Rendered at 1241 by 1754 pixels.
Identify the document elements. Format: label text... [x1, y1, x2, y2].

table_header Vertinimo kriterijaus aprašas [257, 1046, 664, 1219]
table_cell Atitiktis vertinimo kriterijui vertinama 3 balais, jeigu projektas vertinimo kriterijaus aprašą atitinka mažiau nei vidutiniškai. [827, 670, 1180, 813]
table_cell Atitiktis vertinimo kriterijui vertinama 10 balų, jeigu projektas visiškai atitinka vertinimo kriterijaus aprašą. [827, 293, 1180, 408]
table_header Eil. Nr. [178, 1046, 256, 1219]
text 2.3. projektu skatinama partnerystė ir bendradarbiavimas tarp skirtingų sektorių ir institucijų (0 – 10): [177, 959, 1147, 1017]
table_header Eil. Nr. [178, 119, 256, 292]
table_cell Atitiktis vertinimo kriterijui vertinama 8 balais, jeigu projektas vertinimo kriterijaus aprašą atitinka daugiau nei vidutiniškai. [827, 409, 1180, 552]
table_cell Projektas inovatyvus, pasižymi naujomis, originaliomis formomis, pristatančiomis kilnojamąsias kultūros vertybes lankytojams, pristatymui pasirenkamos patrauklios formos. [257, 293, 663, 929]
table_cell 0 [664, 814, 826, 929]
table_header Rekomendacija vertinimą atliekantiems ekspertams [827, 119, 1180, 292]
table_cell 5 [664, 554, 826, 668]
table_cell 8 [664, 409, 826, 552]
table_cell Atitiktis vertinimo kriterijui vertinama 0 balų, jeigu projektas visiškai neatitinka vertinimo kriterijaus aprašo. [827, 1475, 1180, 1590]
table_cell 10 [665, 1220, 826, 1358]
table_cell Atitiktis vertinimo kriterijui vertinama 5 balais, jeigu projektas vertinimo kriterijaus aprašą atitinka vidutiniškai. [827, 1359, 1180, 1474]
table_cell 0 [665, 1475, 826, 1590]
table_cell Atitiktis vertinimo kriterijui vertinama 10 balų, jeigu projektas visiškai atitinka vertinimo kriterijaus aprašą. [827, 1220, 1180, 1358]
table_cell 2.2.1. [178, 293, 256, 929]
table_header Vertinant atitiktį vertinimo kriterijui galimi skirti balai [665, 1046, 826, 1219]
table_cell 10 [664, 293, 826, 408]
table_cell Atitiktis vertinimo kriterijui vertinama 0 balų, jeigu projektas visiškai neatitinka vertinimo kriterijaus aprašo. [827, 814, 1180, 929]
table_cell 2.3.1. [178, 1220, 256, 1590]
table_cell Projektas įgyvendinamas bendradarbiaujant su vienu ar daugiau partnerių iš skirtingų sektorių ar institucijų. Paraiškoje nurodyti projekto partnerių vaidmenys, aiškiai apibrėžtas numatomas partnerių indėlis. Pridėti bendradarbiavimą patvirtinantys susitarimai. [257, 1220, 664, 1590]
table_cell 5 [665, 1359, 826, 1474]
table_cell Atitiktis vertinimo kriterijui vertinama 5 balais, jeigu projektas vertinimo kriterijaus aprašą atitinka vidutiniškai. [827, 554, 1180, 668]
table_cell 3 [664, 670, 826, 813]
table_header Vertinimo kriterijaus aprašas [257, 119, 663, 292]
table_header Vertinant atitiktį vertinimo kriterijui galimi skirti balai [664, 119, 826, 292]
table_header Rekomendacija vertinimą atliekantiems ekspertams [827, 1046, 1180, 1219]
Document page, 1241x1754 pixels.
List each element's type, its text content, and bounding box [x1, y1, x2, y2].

□ □ □ □ □

Copy out the entries above word for word, with every line unchanged and in the same order.

REPLY TO THE EXERCISE:
Rendered at 1241 by 1754 pixels.
Identify the document elements. Format: label text... [x1, y1, x2, y2].

table_header Vertinimo kriterijaus aprašas [257, 1046, 664, 1219]
table_cell Atitiktis vertinimo kriterijui vertinama 3 balais, jeigu projektas vertinimo kriterijaus aprašą atitinka mažiau nei vidutiniškai. [827, 670, 1180, 813]
table_cell Atitiktis vertinimo kriterijui vertinama 10 balų, jeigu projektas visiškai atitinka vertinimo kriterijaus aprašą. [827, 293, 1180, 408]
table_header Eil. Nr. [178, 1046, 256, 1219]
text 2.3. projektu skatinama partnerystė ir bendradarbiavimas tarp skirtingų sektorių ir institucijų (0 – 10): [177, 959, 1147, 1017]
table_header Eil. Nr. [178, 119, 256, 292]
table_cell Atitiktis vertinimo kriterijui vertinama 8 balais, jeigu projektas vertinimo kriterijaus aprašą atitinka daugiau nei vidutiniškai. [827, 409, 1180, 552]
table_cell Projektas inovatyvus, pasižymi naujomis, originaliomis formomis, pristatančiomis kilnojamąsias kultūros vertybes lankytojams, pristatymui pasirenkamos patrauklios formos. [257, 293, 663, 929]
table_cell 0 [664, 814, 826, 929]
table_header Rekomendacija vertinimą atliekantiems ekspertams [827, 119, 1180, 292]
table_cell 5 [664, 554, 826, 668]
table_cell 8 [664, 409, 826, 552]
table_cell Atitiktis vertinimo kriterijui vertinama 0 balų, jeigu projektas visiškai neatitinka vertinimo kriterijaus aprašo. [827, 1475, 1180, 1590]
table_cell 10 [665, 1220, 826, 1358]
table_cell Atitiktis vertinimo kriterijui vertinama 5 balais, jeigu projektas vertinimo kriterijaus aprašą atitinka vidutiniškai. [827, 1359, 1180, 1474]
table_cell 0 [665, 1475, 826, 1590]
table_cell Atitiktis vertinimo kriterijui vertinama 10 balų, jeigu projektas visiškai atitinka vertinimo kriterijaus aprašą. [827, 1220, 1180, 1358]
table_cell 2.2.1. [178, 293, 256, 929]
table_header Vertinant atitiktį vertinimo kriterijui galimi skirti balai [665, 1046, 826, 1219]
table_cell 10 [664, 293, 826, 408]
table_cell Atitiktis vertinimo kriterijui vertinama 0 balų, jeigu projektas visiškai neatitinka vertinimo kriterijaus aprašo. [827, 814, 1180, 929]
table_cell 2.3.1. [178, 1220, 256, 1590]
table_cell Projektas įgyvendinamas bendradarbiaujant su vienu ar daugiau partnerių iš skirtingų sektorių ar institucijų. Paraiškoje nurodyti projekto partnerių vaidmenys, aiškiai apibrėžtas numatomas partnerių indėlis. Pridėti bendradarbiavimą patvirtinantys susitarimai. [257, 1220, 664, 1590]
table_cell 5 [665, 1359, 826, 1474]
table_cell Atitiktis vertinimo kriterijui vertinama 5 balais, jeigu projektas vertinimo kriterijaus aprašą atitinka vidutiniškai. [827, 554, 1180, 668]
table_cell 3 [664, 670, 826, 813]
table_header Vertinimo kriterijaus aprašas [257, 119, 663, 292]
table_header Vertinant atitiktį vertinimo kriterijui galimi skirti balai [664, 119, 826, 292]
table_header Rekomendacija vertinimą atliekantiems ekspertams [827, 1046, 1180, 1219]
Document page, 1241x1754 pixels.
List each element's type, its text content, and bounding box [x1, y1, x2, y2].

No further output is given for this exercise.